▸ **What you will do**
a) In the piece on evolution and behavior, what two types does Sapolsky divide species into?
b) Extend the piece on evolution and behavior, picking up after its final sentence.

▸ **Study text**
Having a 7-year-old and a 4-year-old, it’s easy to ask the question “Why did you do that?” If I had super brilliant kids, they might respond, “My genes made me do it.”
There are a lot of things that we think we control or decisions we think we make that are really rooted in evolution. Take for instance this quote from Stephen Pinker’s How The Mind Works which could be titled “Oh Cheesecake, Why Do I Love Thee So … Even As You Pad My Belly With Fat?”:
We enjoy strawberry cheesecake, but not because we evolved a taste for it. We evolved circuits that gave us trickles of enjoyment from the sweet taste of ripe fruit, the creamy mouth feel of fats and oils from nuts and meat, and the coolness of fresh water. Cheesecake packs a sensual wallop unlike anything in the natural world because it is a brew of megadoses of agreeable stimuli which we concocted for the express purpose of pressing our pleasure buttons.
Cheesecake itself is not good for us, but each of the elements of cheesecake would have been strongly beneficial to our ancestors. Now that we’ve settled that one, what other questions can evolution help us with? How about this one, “Are Humans Monogamous?”
Robert Sapolsky, in his Great Courses Series, Biology and Human Behavior: The Neurological Origins of Individuality, uses biology to answer this question. Sapolsky divides species into 2 types: tournament species (polygamous) and pair bonded (monogamous). In a tournament species, males spread their genes by mating with any females around. Once they pass along their genes, they abandon their mate and look for someone new. Pair bonded males bond for life and are very paternal.

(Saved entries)
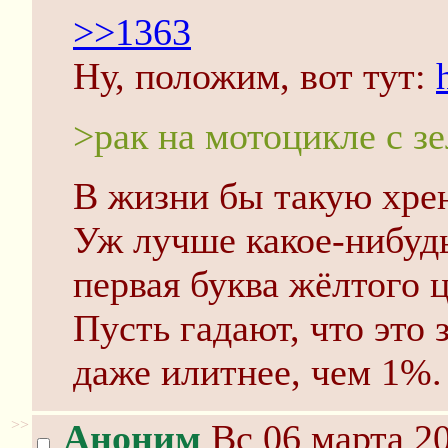
>>1363
Ну, положим, вот тут:
>рак на мотоцикле с з
В жизни бы такую хрен
Уж лучше какое-нибудь
первая буква жёлтого ц
Пусть гадают, что это 
даже илитнее, чем 1%.
>>
Аноним
Вс 06 марта 20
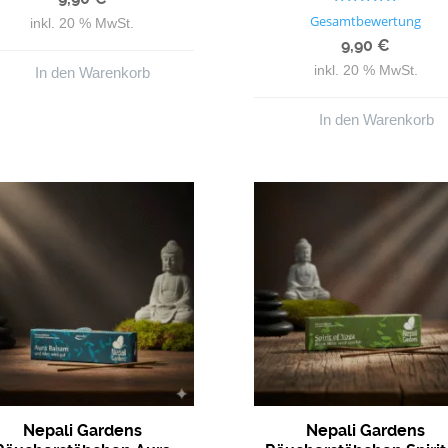
Bewertet mit
Gesamtbewertung
inkl. 20 % MwSt.
5.00
von 5
9,90
€
inkl. 20 % MwSt.
In den Warenkorb
In den Warenkorb
Nepali Gardens
Nepali Gardens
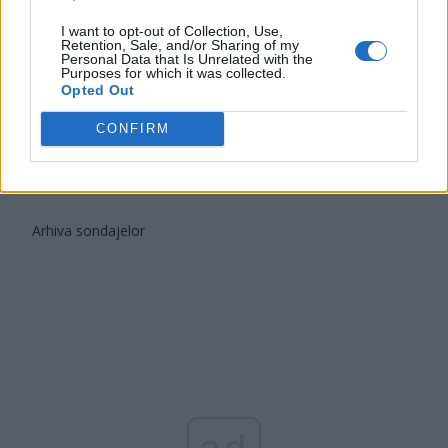
Partidul Patrioților (Surugiu)
I want to opt-out of Collection, Use,
Retention, Sale, and/or Sharing of my
FAR (Coarnă)
Personal Data that Is Unrelated with the
Purposes for which it was collected.
România pe Primul Loc (Ponta)
Opted Out
Altul
CONFIRM
Arată rezultatele
Arhiva sondajelor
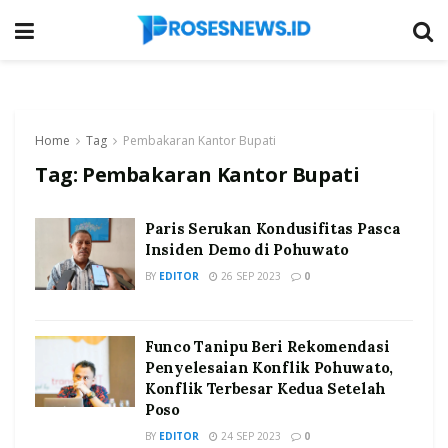
Home
Tag
Pembakaran Kantor Bupati
Tag:
Pembakaran Kantor Bupati
Paris Serukan Kondusifitas Pasca
Insiden Demo di Pohuwato
BY
EDITOR
26 SEP 2023
0
Funco Tanipu Beri Rekomendasi
Penyelesaian Konflik Pohuwato,
Konflik Terbesar Kedua Setelah
Poso
BY
EDITOR
24 SEP 2023
0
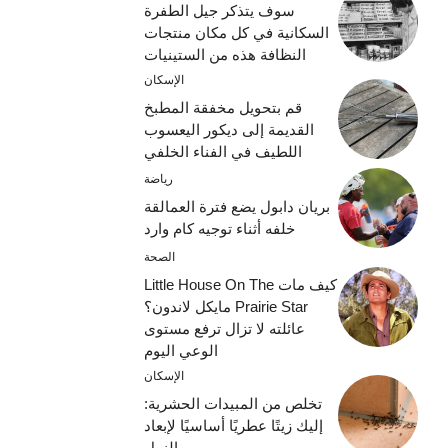
سوف يتذكر جيل الطفرة
السكانية في كل مكان منتجات
النظافة هذه من الستينيات
الإسكان
قم بتحويل مخفقة المطبخ
القديمة إلى ديكور اليعسوب
اللطيف في الفناء الخلفي
رياضة
بريان دابول يضع فترة العمالقة
خلفه أثناء توجيه كام وارد
الصحة
كيف مات Little House On The
Prairie Star مايكل لاندون؟
عائلته لا تزال ترفع مستوى
الوعي اليوم
الإسكان
تخلص من المبيدات الحشرية:
إليك زيتًا عطريًا أساسيًا لإبعاد
النمل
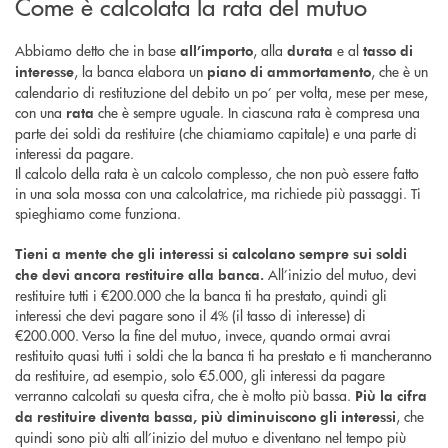
Come è calcolata la rata del mutuo
Abbiamo detto che in base
, alla
e al
all’importo
durata
tasso di
, la banca elabora un
, che è un
interesse
piano di ammortamento
calendario di restituzione del debito un po’ per volta, mese per mese,
con una
che è sempre uguale. In ciascuna rata è compresa una
rata
parte dei soldi da restituire (che chiamiamo capitale) e una parte di
interessi da pagare.
Il calcolo della rata è un calcolo complesso, che non può essere fatto
in una sola mossa con una calcolatrice, ma richiede più passaggi. Ti
spieghiamo come funziona.
Tieni a mente che gli interessi si calcolano sempre sui soldi
All’inizio del mutuo, devi
che devi ancora restituire alla banca.
restituire tutti i €200.000 che la banca ti ha prestato, quindi gli
interessi che devi pagare sono il 4% (il tasso di interesse) di
€200.000. Verso la fine del mutuo, invece, quando ormai avrai
restituito quasi tutti i soldi che la banca ti ha prestato e ti mancheranno
da restituire, ad esempio, solo €5.000, gli interessi da pagare
verranno calcolati su questa cifra, che è molto più bassa.
Più la cifra
, che
da restituire diventa bassa, più diminuiscono gli interessi
quindi sono più alti all’inizio del mutuo e diventano nel tempo più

▸ **Results by task**
a) Tournament species (polygamous) and pair-bonded species (monogamous).

b)
There are clear traits that call out how each species has evolved. In a tournament species, males are built for fighting. They are much larger than females, have huge canine teeth and much larger skulls (but not brains) than females. They often have weapons like giant antlers. Females, not looking for a fight, look very different from the males. In pair bonded species males and females look much more similar.
So what are humans? Based on the physical markers, males and females are relatively equal in appearance. Males have large canines but not huge. And men are bigger than women but not terribly so. So the biological answer is that humans aren’t polygamous or monogamous. The official classification for homo sapiens is “tragically confused.”